Em sua estreia no cinema, Sophia Corral teve que dividir o ambiente de gravações com nomes experientes do teatro, como Aícha Marques, Talis Castro e Bertho Filho. A jovem não se intimidou. Buscando aprender com todos, fez bonito no papel de par romântico do questionador e inconformado, Caio. Na pele de Fernanda, Sophia apresenta uma naturalidade às suas falas que impressiona ao se perceber ser aquele seu primeiro trabalho. Sobre essa experiência, anarquia e vontade de viver em outros tempos, ela conversou com o blog Película Virtual.  Confira!

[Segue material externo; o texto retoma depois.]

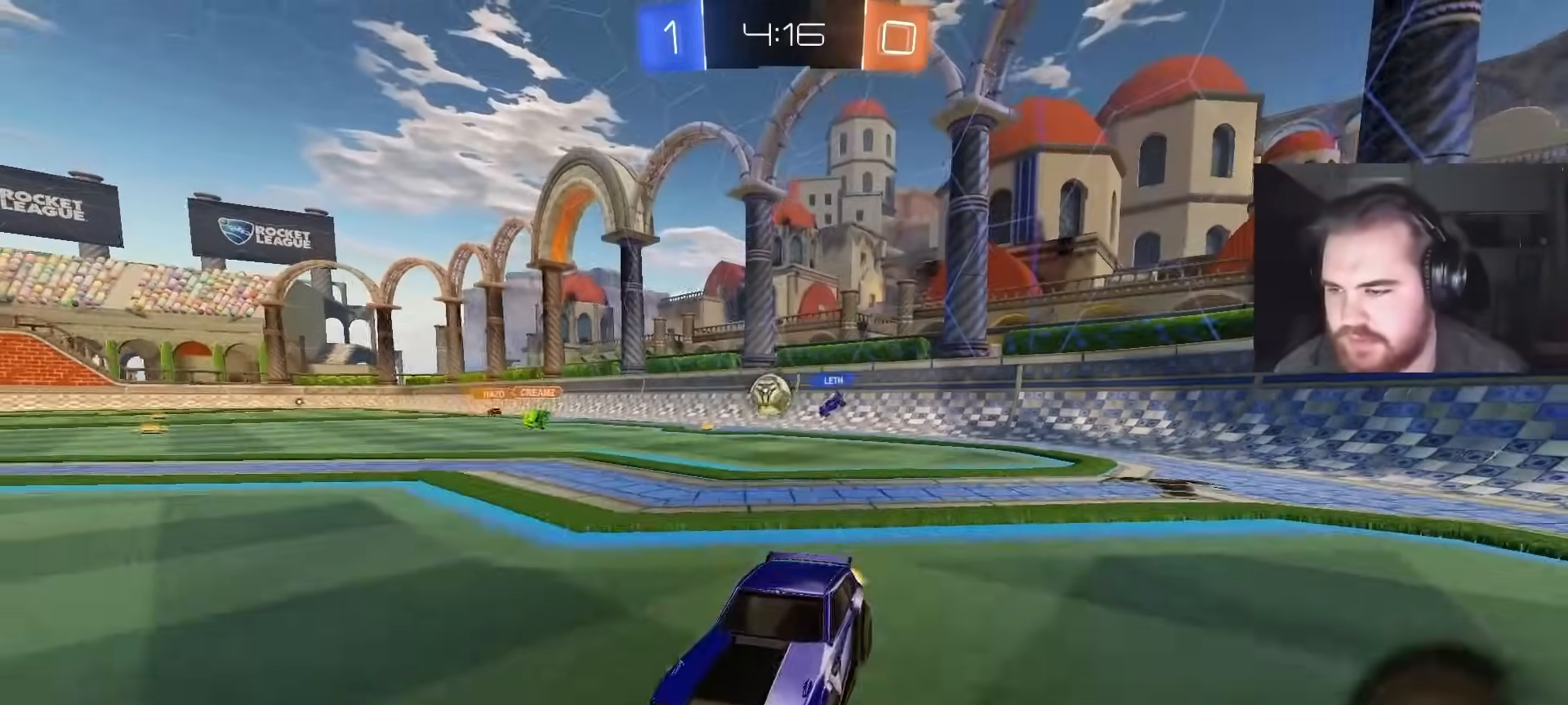
{"buttons": ["R2"], "left_stick": "center", "right_stick": "center", "events": [[17, "left_stick", "up-right"], [167, "left_stick", "center"]]}
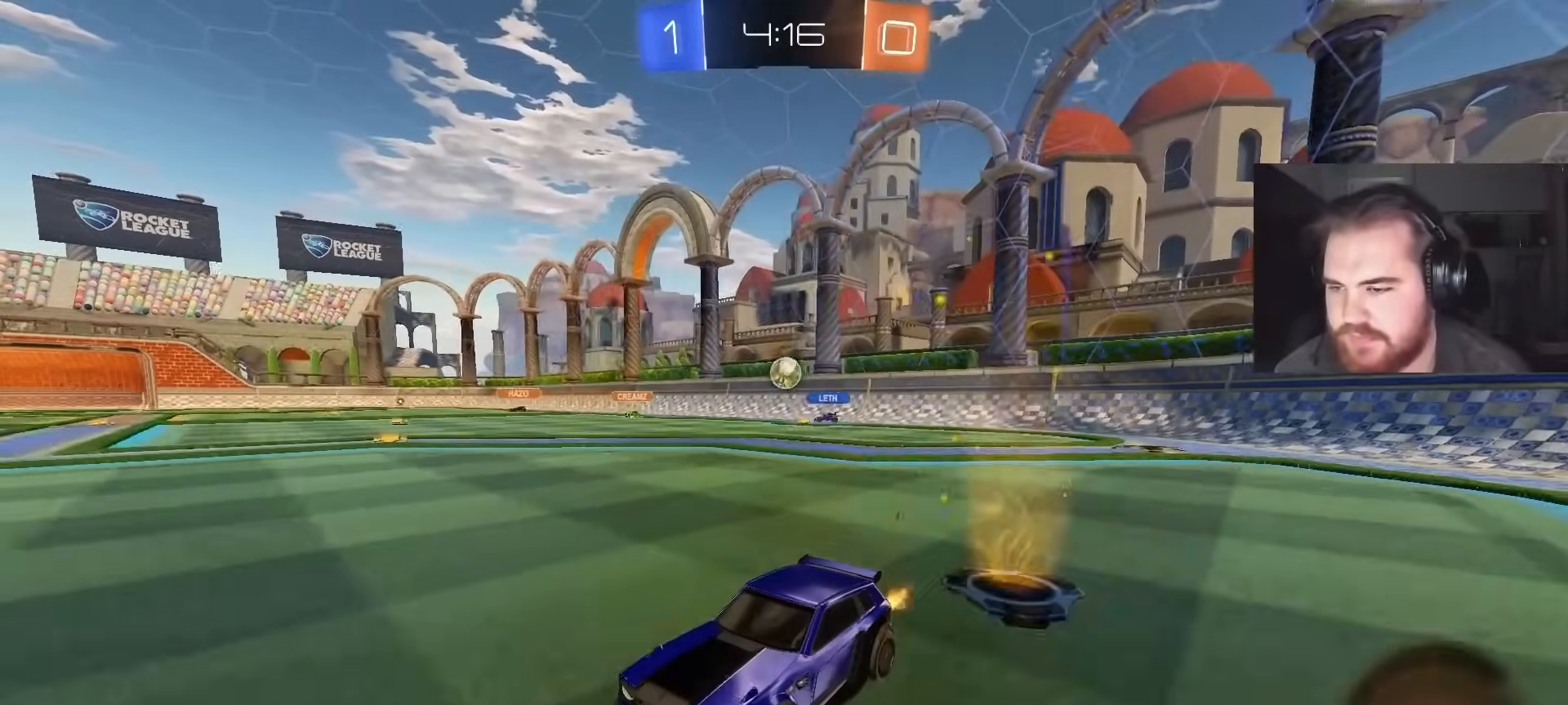
{"buttons": ["CIRCLE", "R2"], "left_stick": "center", "right_stick": "center", "events": [[367, "left_stick", "up-right"], [450, "CIRCLE", "down"], [467, "left_stick", "center"]]}
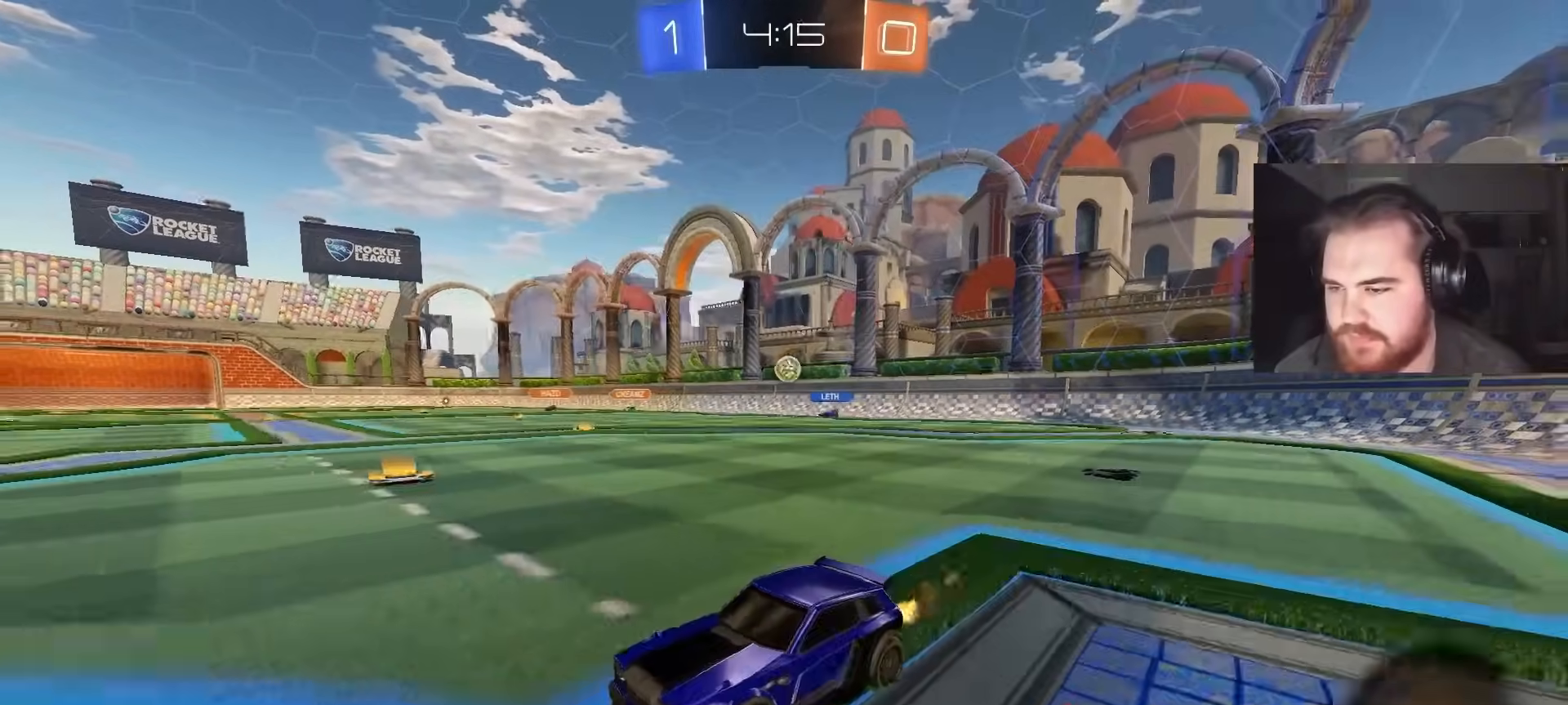
{"buttons": ["CIRCLE", "R2"], "left_stick": "left", "right_stick": "center", "events": [[33, "TRIANGLE", "down"], [167, "TRIANGLE", "up"], [183, "left_stick", "left"], [250, "left_stick", "center"], [317, "TRIANGLE", "down"], [417, "TRIANGLE", "up"], [467, "left_stick", "left"]]}
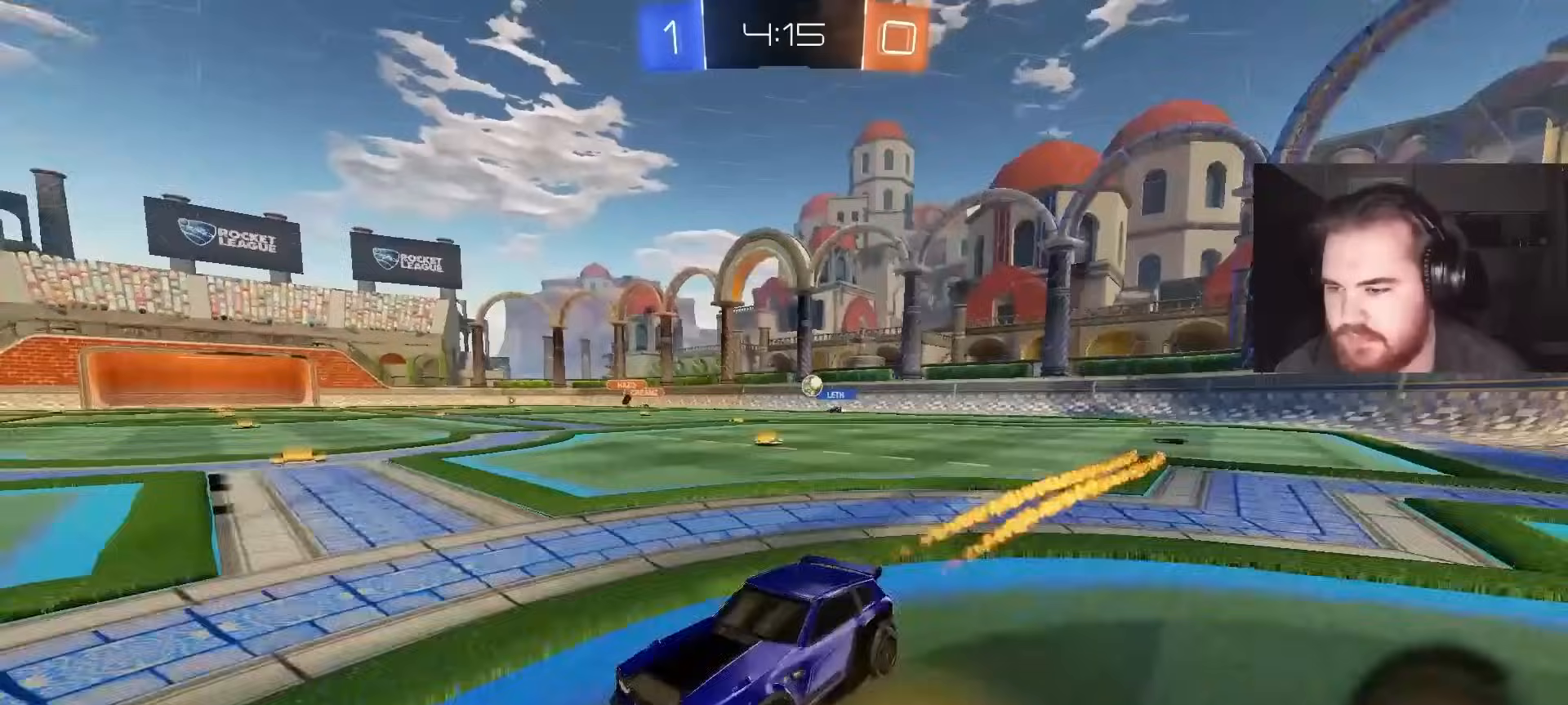
{"buttons": ["R2"], "left_stick": "center", "right_stick": "center", "events": [[67, "left_stick", "center"], [117, "left_stick", "right"], [200, "CIRCLE", "up"], [200, "left_stick", "center"]]}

Sophia, esse é o seu primeiro filme. Seu primeiro trabalho em frente às câmeras e você já trabalha no mesmo set com atores como Bertho Filho, Aícha Marques, Talis Castro, que já têm certa experiência de palco. Você tira algum proveito dessas presenças no set para elaborar sua atuação?

Sophia Corral – Apesar de não ter muitas cenas diretas com os atores mais velhos, a não ser com Talis Castro e Paula Carneiro, com quem eu tive algumas falas, eu costumo observá-los em cena. Com o Talis e Paula, que já têm certa experiência, eu acabo usando meio que para me inspirar. Quando eu preciso me concentrar, os dois me ajudam bastante, sabe? Eles ensinam truques para podermos nos concentrar no texto. Como eu sempre gostei de atuar, eu tento absorver tudo o que eles ensinam. É bom ter gente experiente por perto para me ajudar.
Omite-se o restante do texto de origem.